Annals of Computer Science and Information Systems, Volume 8

Proceedings of the 2016 Federated Conference on Computer Science and Information Systems

Using formant frequencies to word detection in recorded speech

DOI: http://dx.doi.org/10.15439/2016F518

Citation: Proceedings of the 2016 Federated Conference on Computer Science and Information Systems, M. Ganzha, L. Maciaszek, M. Paprzycki (eds). ACSIS, Vol. 8, pages 797801

Abstract. The paper considers increasing the precision of detection of words in unsupervised keyword spotting method. The method is based on examining signal similarity of two analyzed media description: registered voice and a word (textual query) synthesized by using Text-to-Speech tools.
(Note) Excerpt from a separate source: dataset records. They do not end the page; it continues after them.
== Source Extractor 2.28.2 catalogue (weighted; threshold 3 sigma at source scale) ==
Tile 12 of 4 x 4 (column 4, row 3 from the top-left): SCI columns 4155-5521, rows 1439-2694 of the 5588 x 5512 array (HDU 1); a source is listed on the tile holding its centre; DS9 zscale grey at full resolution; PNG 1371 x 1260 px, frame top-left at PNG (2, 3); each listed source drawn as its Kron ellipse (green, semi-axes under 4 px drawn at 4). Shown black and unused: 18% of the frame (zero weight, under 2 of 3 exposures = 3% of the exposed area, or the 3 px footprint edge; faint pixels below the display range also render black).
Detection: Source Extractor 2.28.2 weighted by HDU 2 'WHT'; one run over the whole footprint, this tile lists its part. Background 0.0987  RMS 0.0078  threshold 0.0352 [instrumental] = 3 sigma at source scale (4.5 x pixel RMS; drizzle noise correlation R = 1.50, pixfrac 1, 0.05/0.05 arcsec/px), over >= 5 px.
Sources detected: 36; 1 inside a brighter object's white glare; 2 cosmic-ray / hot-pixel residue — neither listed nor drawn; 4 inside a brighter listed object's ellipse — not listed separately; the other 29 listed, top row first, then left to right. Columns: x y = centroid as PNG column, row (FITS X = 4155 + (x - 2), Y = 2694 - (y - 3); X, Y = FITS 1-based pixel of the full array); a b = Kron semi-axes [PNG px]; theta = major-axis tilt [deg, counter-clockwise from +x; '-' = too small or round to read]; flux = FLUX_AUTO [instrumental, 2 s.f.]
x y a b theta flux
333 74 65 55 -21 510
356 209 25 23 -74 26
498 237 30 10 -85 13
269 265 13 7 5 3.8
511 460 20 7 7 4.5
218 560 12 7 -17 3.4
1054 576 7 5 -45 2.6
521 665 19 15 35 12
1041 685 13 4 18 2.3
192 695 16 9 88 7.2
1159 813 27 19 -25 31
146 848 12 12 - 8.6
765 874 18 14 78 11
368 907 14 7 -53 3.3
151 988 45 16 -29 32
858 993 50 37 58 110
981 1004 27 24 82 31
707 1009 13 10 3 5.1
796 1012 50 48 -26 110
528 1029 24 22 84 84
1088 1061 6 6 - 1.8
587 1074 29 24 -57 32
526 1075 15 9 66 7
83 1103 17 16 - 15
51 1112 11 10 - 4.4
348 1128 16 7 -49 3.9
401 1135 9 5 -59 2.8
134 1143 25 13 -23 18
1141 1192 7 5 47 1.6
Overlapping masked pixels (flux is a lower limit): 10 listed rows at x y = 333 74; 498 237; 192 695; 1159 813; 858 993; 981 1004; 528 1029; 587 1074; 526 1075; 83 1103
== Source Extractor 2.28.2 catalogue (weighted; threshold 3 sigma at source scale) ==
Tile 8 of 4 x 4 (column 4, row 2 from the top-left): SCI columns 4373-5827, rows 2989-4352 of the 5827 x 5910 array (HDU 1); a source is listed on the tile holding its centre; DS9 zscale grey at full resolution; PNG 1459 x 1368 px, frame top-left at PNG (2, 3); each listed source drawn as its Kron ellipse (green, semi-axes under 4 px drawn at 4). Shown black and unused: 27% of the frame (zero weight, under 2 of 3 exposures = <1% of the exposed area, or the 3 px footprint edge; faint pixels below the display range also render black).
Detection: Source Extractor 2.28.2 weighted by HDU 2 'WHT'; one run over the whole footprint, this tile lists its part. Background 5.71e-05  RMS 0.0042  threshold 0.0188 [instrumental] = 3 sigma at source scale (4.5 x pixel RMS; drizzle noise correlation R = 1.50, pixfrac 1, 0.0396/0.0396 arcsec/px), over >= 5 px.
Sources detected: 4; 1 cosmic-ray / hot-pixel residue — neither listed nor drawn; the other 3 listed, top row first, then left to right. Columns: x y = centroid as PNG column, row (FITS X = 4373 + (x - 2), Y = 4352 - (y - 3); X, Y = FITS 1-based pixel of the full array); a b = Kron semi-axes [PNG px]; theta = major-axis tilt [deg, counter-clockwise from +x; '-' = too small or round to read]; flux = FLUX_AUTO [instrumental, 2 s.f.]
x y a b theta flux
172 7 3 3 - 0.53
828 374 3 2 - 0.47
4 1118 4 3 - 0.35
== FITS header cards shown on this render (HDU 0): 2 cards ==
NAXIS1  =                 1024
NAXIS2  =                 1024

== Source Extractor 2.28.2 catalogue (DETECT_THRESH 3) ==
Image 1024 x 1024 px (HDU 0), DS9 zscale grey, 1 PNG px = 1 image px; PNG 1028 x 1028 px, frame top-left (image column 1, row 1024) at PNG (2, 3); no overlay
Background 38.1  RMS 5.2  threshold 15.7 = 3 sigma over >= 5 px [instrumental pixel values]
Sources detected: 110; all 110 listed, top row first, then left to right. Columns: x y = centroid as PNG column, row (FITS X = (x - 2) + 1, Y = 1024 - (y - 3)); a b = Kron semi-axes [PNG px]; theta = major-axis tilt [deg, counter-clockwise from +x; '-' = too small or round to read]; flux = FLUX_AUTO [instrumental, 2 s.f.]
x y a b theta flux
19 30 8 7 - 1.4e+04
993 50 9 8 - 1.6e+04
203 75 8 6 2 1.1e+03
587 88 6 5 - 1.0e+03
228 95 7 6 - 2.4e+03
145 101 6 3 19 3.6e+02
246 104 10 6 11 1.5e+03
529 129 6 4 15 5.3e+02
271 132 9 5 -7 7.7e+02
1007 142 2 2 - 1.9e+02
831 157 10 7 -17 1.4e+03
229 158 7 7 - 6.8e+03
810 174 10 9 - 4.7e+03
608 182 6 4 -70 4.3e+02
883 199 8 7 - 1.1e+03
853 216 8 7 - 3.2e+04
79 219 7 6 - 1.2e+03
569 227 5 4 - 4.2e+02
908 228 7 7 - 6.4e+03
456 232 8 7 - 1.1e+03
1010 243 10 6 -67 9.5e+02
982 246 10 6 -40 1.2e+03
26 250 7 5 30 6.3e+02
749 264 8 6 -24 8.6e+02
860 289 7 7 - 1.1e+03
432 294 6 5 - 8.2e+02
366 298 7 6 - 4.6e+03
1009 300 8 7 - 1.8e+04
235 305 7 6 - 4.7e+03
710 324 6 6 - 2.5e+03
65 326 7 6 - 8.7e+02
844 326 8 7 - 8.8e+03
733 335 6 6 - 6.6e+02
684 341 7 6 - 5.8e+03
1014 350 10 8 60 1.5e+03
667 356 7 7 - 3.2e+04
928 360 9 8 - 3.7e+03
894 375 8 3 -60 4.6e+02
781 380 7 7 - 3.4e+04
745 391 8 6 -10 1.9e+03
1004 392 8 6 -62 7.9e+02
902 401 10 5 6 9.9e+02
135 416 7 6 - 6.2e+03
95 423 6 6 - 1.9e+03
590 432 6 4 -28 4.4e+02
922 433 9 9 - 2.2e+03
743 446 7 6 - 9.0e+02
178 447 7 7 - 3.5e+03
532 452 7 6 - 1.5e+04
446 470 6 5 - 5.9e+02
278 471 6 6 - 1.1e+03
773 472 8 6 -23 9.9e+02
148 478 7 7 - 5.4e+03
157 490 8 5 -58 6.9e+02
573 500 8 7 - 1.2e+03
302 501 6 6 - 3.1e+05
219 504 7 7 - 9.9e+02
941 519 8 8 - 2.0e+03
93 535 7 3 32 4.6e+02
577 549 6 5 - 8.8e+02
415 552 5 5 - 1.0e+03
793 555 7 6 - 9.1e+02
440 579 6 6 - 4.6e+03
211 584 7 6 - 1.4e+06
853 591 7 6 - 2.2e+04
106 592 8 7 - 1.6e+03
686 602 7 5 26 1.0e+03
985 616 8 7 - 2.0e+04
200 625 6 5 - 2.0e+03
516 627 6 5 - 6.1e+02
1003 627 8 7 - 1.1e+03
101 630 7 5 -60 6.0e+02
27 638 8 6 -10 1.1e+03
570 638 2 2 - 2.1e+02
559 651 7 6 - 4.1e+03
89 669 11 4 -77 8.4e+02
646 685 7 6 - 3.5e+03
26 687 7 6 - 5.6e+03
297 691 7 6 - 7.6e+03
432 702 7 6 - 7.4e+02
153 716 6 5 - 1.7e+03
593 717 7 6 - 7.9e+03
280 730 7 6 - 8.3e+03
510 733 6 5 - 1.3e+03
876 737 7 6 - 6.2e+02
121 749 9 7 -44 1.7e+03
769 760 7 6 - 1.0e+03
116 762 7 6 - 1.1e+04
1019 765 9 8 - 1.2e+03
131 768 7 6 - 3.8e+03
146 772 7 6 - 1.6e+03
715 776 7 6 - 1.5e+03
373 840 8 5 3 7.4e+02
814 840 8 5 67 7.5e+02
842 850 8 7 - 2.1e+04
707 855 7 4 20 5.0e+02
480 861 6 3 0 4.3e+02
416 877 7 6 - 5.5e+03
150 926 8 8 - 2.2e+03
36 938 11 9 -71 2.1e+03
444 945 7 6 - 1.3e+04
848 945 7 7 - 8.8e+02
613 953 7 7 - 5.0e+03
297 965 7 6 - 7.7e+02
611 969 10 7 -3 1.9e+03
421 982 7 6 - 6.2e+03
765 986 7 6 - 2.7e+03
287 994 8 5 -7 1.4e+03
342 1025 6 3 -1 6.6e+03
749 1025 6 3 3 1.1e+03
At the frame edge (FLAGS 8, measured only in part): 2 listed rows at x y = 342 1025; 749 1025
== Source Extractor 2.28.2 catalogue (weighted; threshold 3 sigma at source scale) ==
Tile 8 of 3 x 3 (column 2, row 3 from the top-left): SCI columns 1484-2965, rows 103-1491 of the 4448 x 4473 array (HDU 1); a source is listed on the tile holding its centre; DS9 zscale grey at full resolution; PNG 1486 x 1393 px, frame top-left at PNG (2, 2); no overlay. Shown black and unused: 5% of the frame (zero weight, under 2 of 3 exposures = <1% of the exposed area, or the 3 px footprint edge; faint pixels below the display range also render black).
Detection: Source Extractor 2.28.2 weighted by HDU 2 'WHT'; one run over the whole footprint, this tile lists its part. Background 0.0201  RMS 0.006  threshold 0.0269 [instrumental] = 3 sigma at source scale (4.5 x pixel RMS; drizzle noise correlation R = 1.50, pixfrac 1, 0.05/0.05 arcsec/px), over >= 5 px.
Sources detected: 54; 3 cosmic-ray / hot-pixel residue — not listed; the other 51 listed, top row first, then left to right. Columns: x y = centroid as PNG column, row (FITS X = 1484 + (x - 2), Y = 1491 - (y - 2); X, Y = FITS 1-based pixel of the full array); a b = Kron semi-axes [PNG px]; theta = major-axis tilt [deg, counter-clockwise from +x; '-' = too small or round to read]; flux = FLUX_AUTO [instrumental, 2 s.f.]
The descriptions of media were given by a sequence of Mel-Frequency Cepstral Coefficients or Human-Factor Cepstral Coefficients. Dynamic Time Warping algorithm has been applied to provide time alignment of the given media descriptions. The detection involved classification method based on cost function, calculated upon signal similarity and alignment path. Potential false matches were eliminated in the algorithm by applying two-staged verification, using the Longest Common Subsequence algorithm and analyzing formant frequencies of eleven English monophthons. The use of formant frequencies at the stage of verification increased overall detection precision by about 10\% as compared to original algorithm.